:: Bloc de texte ::
((

L'AIPAC s'assure «un soutien indéfectible au Congrès» américain en offrant d'importantes sommes aux représentants, comme l'a montré un documentaire réalisé par Al-Jazeera sur le lobby pro-Israël aux Etats-Unis, dont la diffusion a finalement été annulée par la chaîne qatarie. Au cours de sa longue carrière de sénateur, Joe Biden aurait ainsi reçu de coquettes sommes de la part des groupes de lobbying pro-Israël pour ses campagnes, avoisinant un total de plus de 3,7 millions de dollars, soit le montant actuellement le plus élevé de tout le Congrès, selon le Center for Responsive Politics (CRP) qui a été fondé aux Etats-Unis il y a près de 40 ans, et se donne pour mission de suivre les effets de l'argent et du lobbying sur les processus électoraux et les politiques publiques du pays.

S'il n'y avait pas d'Israël, les Etats-Unis devraient inventer un Israël pour protéger ses intérêts dans la région

Bien que la retenue dont il fait actuellement preuve sur la situation au Proche-Orient contraste avec les ardeurs pro-israéliennes régulièrement exprimées par Donald Trump, Joseph Biden a, tout au long de sa carrière d'homme politique, entretenu une étroite complicité avec le lobby pro-israélien, à la tribune annuelle duquel ses interventions sont sans équivoque. Alors vice-président des Etats-Unis sous Obama, en 2013, il se félicitait par exemple devant l'auditoire d'avoir réussi à faire en sorte que l'Iran, sempiternel ennemi de l'Etat hébreu, soit «plus isolé que jamais» sur la scène internationale. A ce sujet, le média américain CovertAction Magazine a publié en février 2021 un article étudiant la relation entre Joseph Biden et l'Etat hébreu durant les trois dernières décennies. On y apprend, entre autre qu'en juin 1986, dans un discours enflammé devant le Sénat américain, Joseph Biden déclarait : «Il est grand temps que nous arrêtions de nous excuser pour notre soutien à Israël  [...] S'il n'y avait pas d'Israël, les Etats-Unis devraient inventer un Israël pour protéger ses intérêts dans la région.»

))

Entrées de données enregistrées:
((

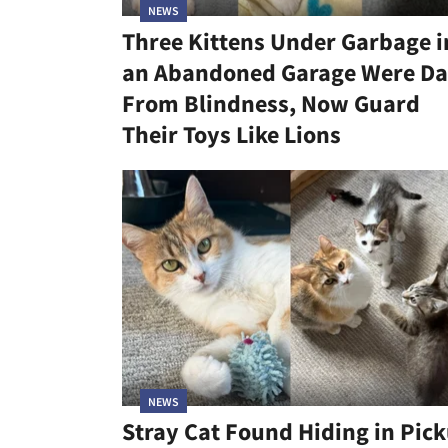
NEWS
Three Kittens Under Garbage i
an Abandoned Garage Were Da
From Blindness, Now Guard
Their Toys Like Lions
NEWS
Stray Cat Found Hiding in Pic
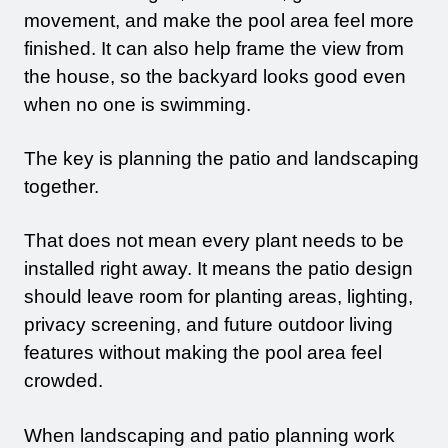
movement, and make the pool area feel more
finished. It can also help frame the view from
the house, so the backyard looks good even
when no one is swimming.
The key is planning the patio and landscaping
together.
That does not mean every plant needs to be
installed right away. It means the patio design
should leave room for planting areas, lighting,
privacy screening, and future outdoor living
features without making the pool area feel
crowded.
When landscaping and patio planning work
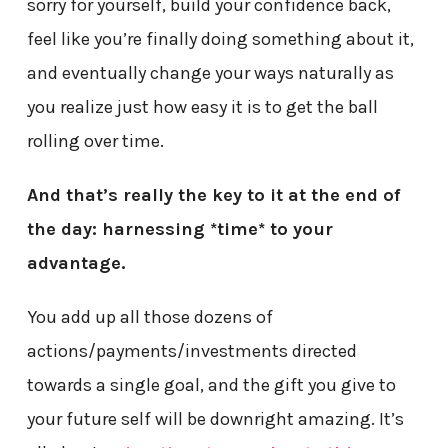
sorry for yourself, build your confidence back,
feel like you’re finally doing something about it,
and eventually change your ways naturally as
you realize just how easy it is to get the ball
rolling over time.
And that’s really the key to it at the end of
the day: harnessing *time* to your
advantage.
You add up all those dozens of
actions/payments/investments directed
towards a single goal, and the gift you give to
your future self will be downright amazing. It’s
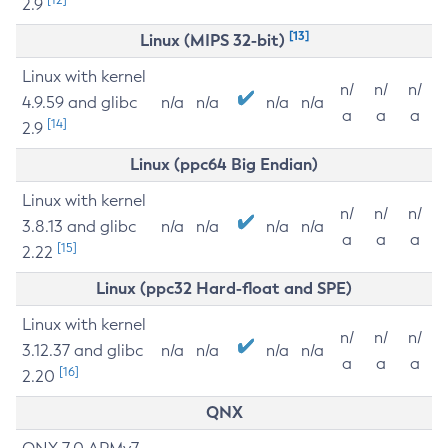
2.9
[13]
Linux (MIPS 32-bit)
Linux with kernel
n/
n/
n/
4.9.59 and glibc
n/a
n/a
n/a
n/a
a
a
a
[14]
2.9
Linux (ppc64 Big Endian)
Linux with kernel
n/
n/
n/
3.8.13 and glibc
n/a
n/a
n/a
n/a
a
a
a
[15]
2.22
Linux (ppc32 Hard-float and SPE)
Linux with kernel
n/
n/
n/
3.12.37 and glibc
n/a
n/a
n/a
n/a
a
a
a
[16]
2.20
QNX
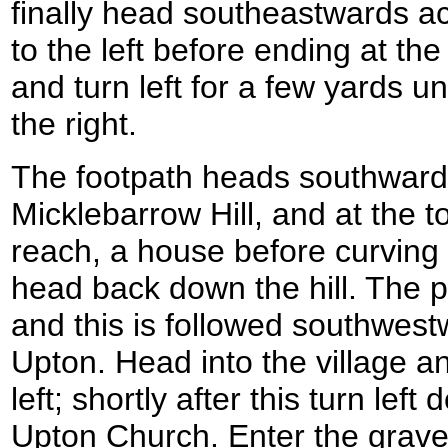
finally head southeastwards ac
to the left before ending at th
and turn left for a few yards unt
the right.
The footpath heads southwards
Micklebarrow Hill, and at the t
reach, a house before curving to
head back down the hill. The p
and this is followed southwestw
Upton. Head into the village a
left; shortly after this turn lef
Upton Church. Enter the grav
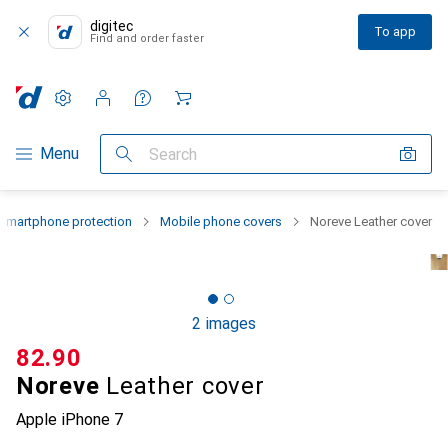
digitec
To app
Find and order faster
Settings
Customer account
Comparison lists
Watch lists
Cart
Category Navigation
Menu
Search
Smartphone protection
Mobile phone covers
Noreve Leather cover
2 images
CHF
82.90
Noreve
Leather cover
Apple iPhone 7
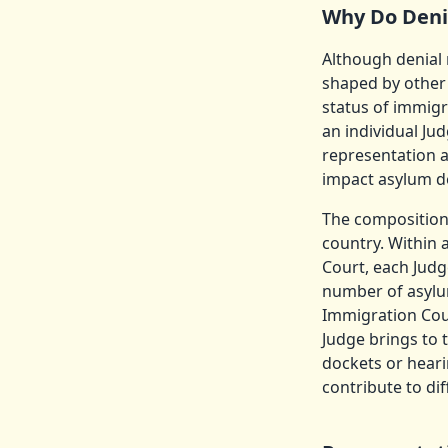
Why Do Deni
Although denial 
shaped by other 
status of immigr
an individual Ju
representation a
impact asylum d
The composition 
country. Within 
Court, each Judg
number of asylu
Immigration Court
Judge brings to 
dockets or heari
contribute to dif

))

:: Travail à faire ::
A. Recopiez fidèlement les lignes des entrées, depuis celle qui contient « Why Do Deni » jusqu'à la fin des entrées, la première et la dernière ligne comprises.
B. Rédigez la suite du texte sur Joe Biden et le lobby pro-israélien, à partir de sa dernière phrase.

:: Corrigé des exercices ::
A.
Why Do Deni
Although denial 
shaped by other 
status of immigr
an individual Ju
representation a
impact asylum d
The composition 
country. Within 
Court, each Judg
number of asylu
Immigration Court
Judge brings to 
dockets or heari
contribute to dif

B.
AIPAC versus BDS

Face au puissant lobbying exercé aux Etats-Unis par l'Aipac, des actions pro-palestiniennes sont organisées depuis 2005 à travers le monde, notamment via les campagnes du mouvement Boycott, désinvestissement et sanctions (BDS) qui, parmi ses objectifs, revendique le droit au retour des réfugiés palestiniens en Israël. Toutefois, à l'image du déséquilibre des forces qui s'affrontent au Proche-Orient, l'influence du mouvement connaît des limites dans les pays qu'elle vise. Aux Etats-Unis par exemple, près de 35 Etats ont adopté des mesures de restriction à son encontre, sur fond d'accusation d'antisémitisme. Le documentaire d'Al-Jazeera dans lequel un journaliste a infiltré le lobby pro-israélien aux Etats-Unis révèle à cet égard comment le mouvement BDS a été la cible d'une campagne de dénigrement en vue de lui faire perdre toute crédibilité. A défaut de pouvoir toujours discréditer les idées véhiculées par les organisations pro-palestiniennes, le lobby s'emploie plutôt à nuire à l'image de ceux qui défendent ces idées. «Si vous voulez discréditer le message, discréditez celui qui porte le message», comme le dit l'un des membres de l'AIPAC dans le documentaire en question.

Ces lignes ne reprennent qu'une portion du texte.